Treatment Modalities

  • Surgery: curative, debulking, palliative.
  • Chemotherapy: systemic cytotoxic drugs targeting fast-growing cells (healthy & malignant).
  • Radiation therapy: ionizing radiation to shrink/kill tumors.
  • Hormonal manipulation: remove/block hormones that fuel tumor growth.
  • Immunotherapy: boost or redirect immune system (e.g., checkpoint inhibitors).
  • Bone-marrow / stem-cell transplantation: replace diseased marrow.
  • Palliative care: symptom control, QOL improvement at any stage.
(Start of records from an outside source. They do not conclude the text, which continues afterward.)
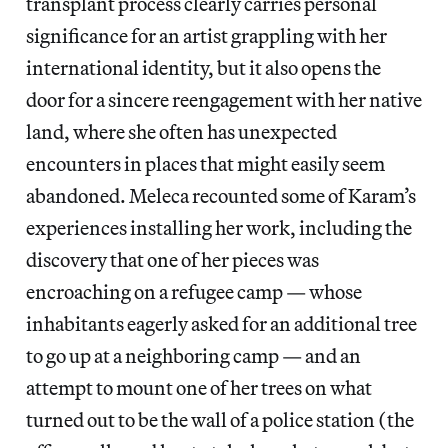
transplant process clearly carries personal
significance for an artist grappling with her
international identity, but it also opens the
door for a sincere reengagement with her native
land, where she often has unexpected
encounters in places that might easily seem
abandoned. Meleca recounted some of Karam’s
experiences installing her work, including the
discovery that one of her pieces was
encroaching on a refugee camp — whose
inhabitants eagerly asked for an additional tree
to go up at a neighboring camp — and an
attempt to mount one of her trees on what
turned out to be the wall of a police station (the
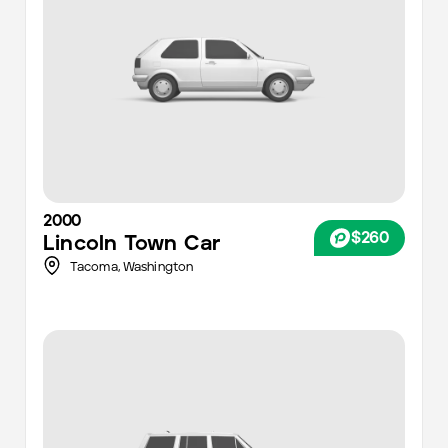
2000
$260
Lincoln
Town Car
Tacoma
,
Washington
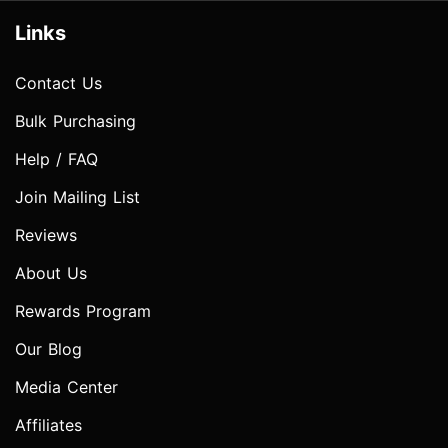
Links
Contact Us
Bulk Purchasing
Help / FAQ
Join Mailing List
Reviews
About Us
Rewards Program
Our Blog
Media Center
Affiliates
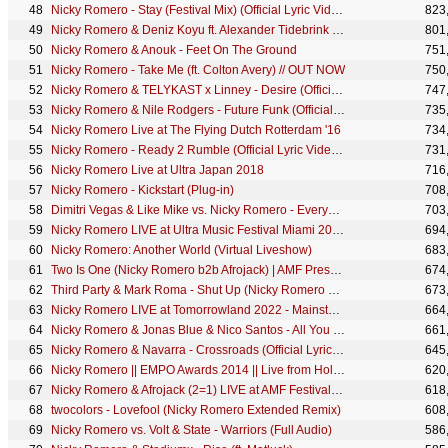
Nicky Romero - Stay (Festival Mix) (Official Lyric Video)
823
Nicky Romero & Deniz Koyu ft. Alexander Tidebrink - Destiny (Official Lyric Video)
801
Nicky Romero & Anouk - Feet On The Ground
751
Nicky Romero - Take Me (ft. Colton Avery) // OUT NOW
750
Nicky Romero & TELYKAST x Linney - Desire (Official Lyric Video)
747
Nicky Romero & Nile Rodgers - Future Funk (Official Music Video)
735
Nicky Romero Live at The Flying Dutch Rotterdam '16
734
Nicky Romero - Ready 2 Rumble (Official Lyric Video) // OUT NOW
731
Nicky Romero Live at Ultra Japan 2018
716
Nicky Romero - Kickstart (Plug-in)
708
Dimitri Vegas & Like Mike vs. Nicky Romero - Everybody Clap
703
Nicky Romero LIVE at Ultra Music Festival Miami 2024 - Mainstage
694
Nicky Romero: Another World (Virtual Liveshow)
683
Two Is One (Nicky Romero b2b Afrojack) | AMF Presents Top 100 DJs Awards 2020
674
Third Party & Mark Roma - Shut Up (Nicky Romero Edit) (Official Lyric Video)
673
Nicky Romero LIVE at Tomorrowland 2022 - Mainstage
664
Nicky Romero & Jonas Blue & Nico Santos - All You Need Is Love (Official Lyric Video)
661
Nicky Romero & Navarra - Crossroads (Official Lyric Video)
645
Nicky Romero || EMPO Awards 2014 || Live from Holland
620
Nicky Romero & Afrojack (2=1) LIVE at AMF Festival 2022
618
twocolors - Lovefool (Nicky Romero Extended Remix)
608
Nicky Romero vs. Volt & State - Warriors (Full Audio)
586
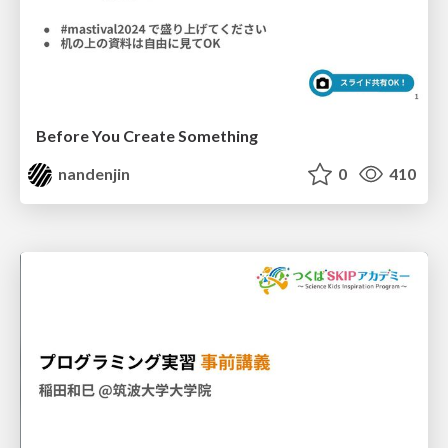
Before You Create Something
nandenjin
0
410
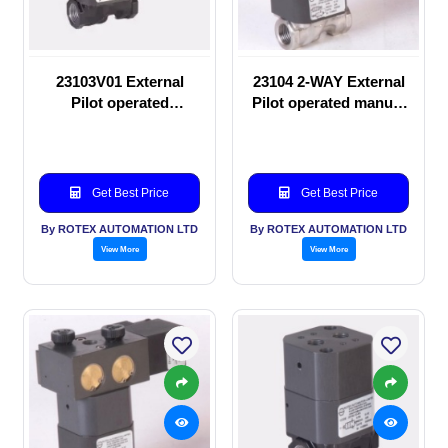
23103V01 External
23104 2-WAY External
Pilot operated
Pilot operated manual
Solenoid valve
valve
Get Best Price
Get Best Price
By ROTEX AUTOMATION LTD
By ROTEX AUTOMATION LTD
View More
View More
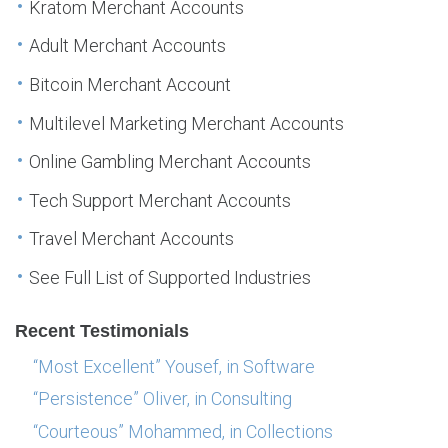
Kratom Merchant Accounts
Adult Merchant Accounts
Bitcoin Merchant Account
Multilevel Marketing Merchant Accounts
Online Gambling Merchant Accounts
Tech Support Merchant Accounts
Travel Merchant Accounts
See Full List of Supported Industries
Recent Testimonials
“Most Excellent” Yousef, in Software
“Persistence” Oliver, in Consulting
“Courteous” Mohammed, in Collections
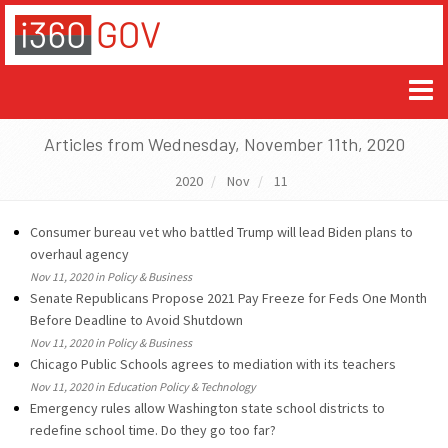
Articles from Wednesday, November 11th, 2020
2020
Nov
11
Consumer bureau vet who battled Trump will lead Biden plans to
overhaul agency
Nov 11, 2020 in Policy & Business
Senate Republicans Propose 2021 Pay Freeze for Feds One Month
Before Deadline to Avoid Shutdown
Nov 11, 2020 in Policy & Business
Chicago Public Schools agrees to mediation with its teachers
Nov 11, 2020 in Education Policy & Technology
Emergency rules allow Washington state school districts to
redefine school time. Do they go too far?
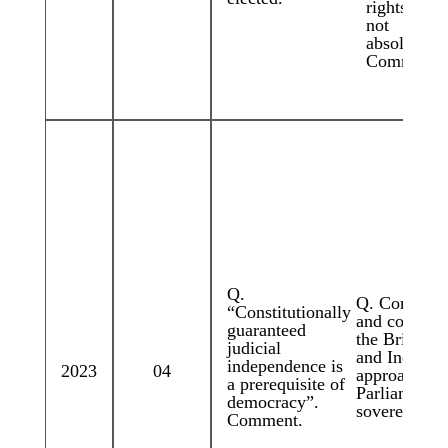
rights are
not
absolute”.
Comment
Q.
Q. Compare
“Constitutionally
and contrast
guaranteed
the British
judicial
and Indian
independence is
2023
04
approaches t
a prerequisite of
Parliamenta
democracy”.
sovereignty.
Comment.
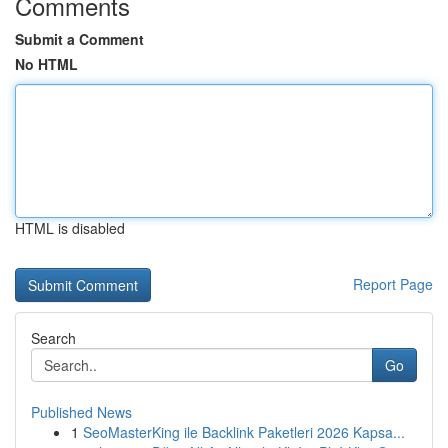
Comments
Submit a Comment
No HTML
HTML is disabled
Report Page
Search
Go
Published News
1
SeoMasterKing ile Backlink Paketleri 2026 Kapsa...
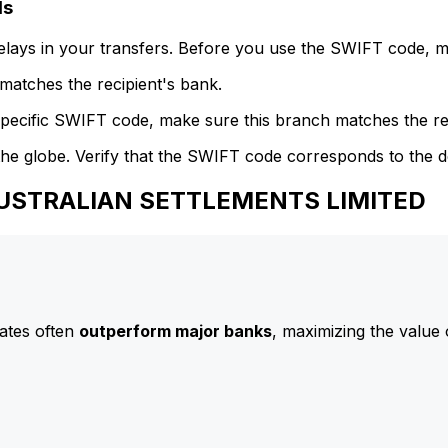
ls
delays in your transfers. Before you use the SWIFT code, 
atches the recipient's bank.
specific SWIFT code, make sure this branch matches the re
he globe. Verify that the SWIFT code corresponds to the d
 AUSTRALIAN SETTLEMENTS LIMITED
ates often
outperform major banks
, maximizing the value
Applications (Major Malignancies)

Lung Cancer

Pathophysiology

  • Leading global cause of cancer death.
  • Top risk factor: cigarette smoking; industrial pollutants contribute.
  • Origin: epithelial lining of bronchi, bronchioles, alveoli.
  • Four subtypes: adenocarcinoma, squamous-cell, large-cell, small-cell carcinoma.

Clinical Manifestations

  • Persistent cough, hemoptysis, chest pain, dyspnea.

Diagnostics

  • Hx & physical, bronchoscopy, chest x-ray, CBC, tissue biopsy/cytology.

Treatment

  • Small-cell: chemotherapy primary.
  • Non-small-cell: surgery ± chemo; radiation if inoperable.

Colon Cancer

Risk Factors

  • Age, family history, bowel diseases, smoking, alcohol, obesity/inactivity, high-fat diet.

Pathogenesis

  • Sequence: non-neoplastic polyp ➔ neoplastic polyp ➔ adenocarcinoma.
  • Mutation pathways: chromosomal instability, DNA replication errors.

Clinical Manifestations

  • Altered bowel habits, occult/frank blood in stool, abdominal pain, obstruction, anemia.

Diagnostics

  • CBC, liver function, serum CEA, colonoscopy/sigmoidoscopy with biopsy.

Treatment

  • Surgery (segmental resection/colostomy), chemotherapy, biologic agents, radiation.

Brain Cancer

Pathophysiology

  • Metastatic lesions > primary brain tumors.
  • Primary forms: gliomas, meningiomas, pituitary adenomas, acoustic neuromas; various specific sites (astrocytoma, medulloblastoma, etc.).

Clinical Manifestations

  • Focal loss of motor/sensory function, cognitive/behavioral change, headache, vomiting, seizures.

Diagnostics

  • Neurologic exam (cranial nerves, reflexes, sensory, motor).
  • Imaging: brain scan, x-ray, CT, MRI, angiography, PET.

Treatment

  • Surgery, radiation, chemotherapy, palliative care.

Leukemia

Pathophysiology & Types

  • Malignant neoplasms of blood/blood-forming organs.
  • Acute: ALL (children), AML (adults).
  • Chronic: CLL (small dysfunctional B-cells), CML (granulocyte/erythrocyte/megakaryocyte over-production).

Clinical Manifestations

  • Anemia, bruising, bleeding (epistaxis), bone pain, headaches, visual changes, GI symptoms, weight loss, fever, lymph-organ enlargement.

Diagnostics

  • Hx & physical, CBC, bone-marrow biopsy, cytology.

Treatment

  • Chemotherapy (induction, consolidation, maintenance), radiation, bone-marrow/stem-cell transplant.

Lymphoma

Pathophysiology

  • Solid tumors from WBCs/lymph tissue; may extend to bone marrow.
  • Two classes: Hodgkin (HL) and Non-Hodgkin (NHL).

Clinical Manifestations

  • Hodgkin: painless progressive cervical node enlargement; B-symptoms (low-grade fever, night sweats, pruritus, weight loss, fatigue).
  • Non-Hodgkin: painless nodal enlargement; systemic symptoms possible.

Diagnostics

  • HL: presence of Reed–Sternberg cells.
  • NHL: Hx/physical, lymph-node biopsy, chest & abdominal CT.

Treatment

  • HL: chemotherapy, radiation, hematopoietic stem-cell transplant.
  • NHL: radiation ± chemotherapy (aggressive forms).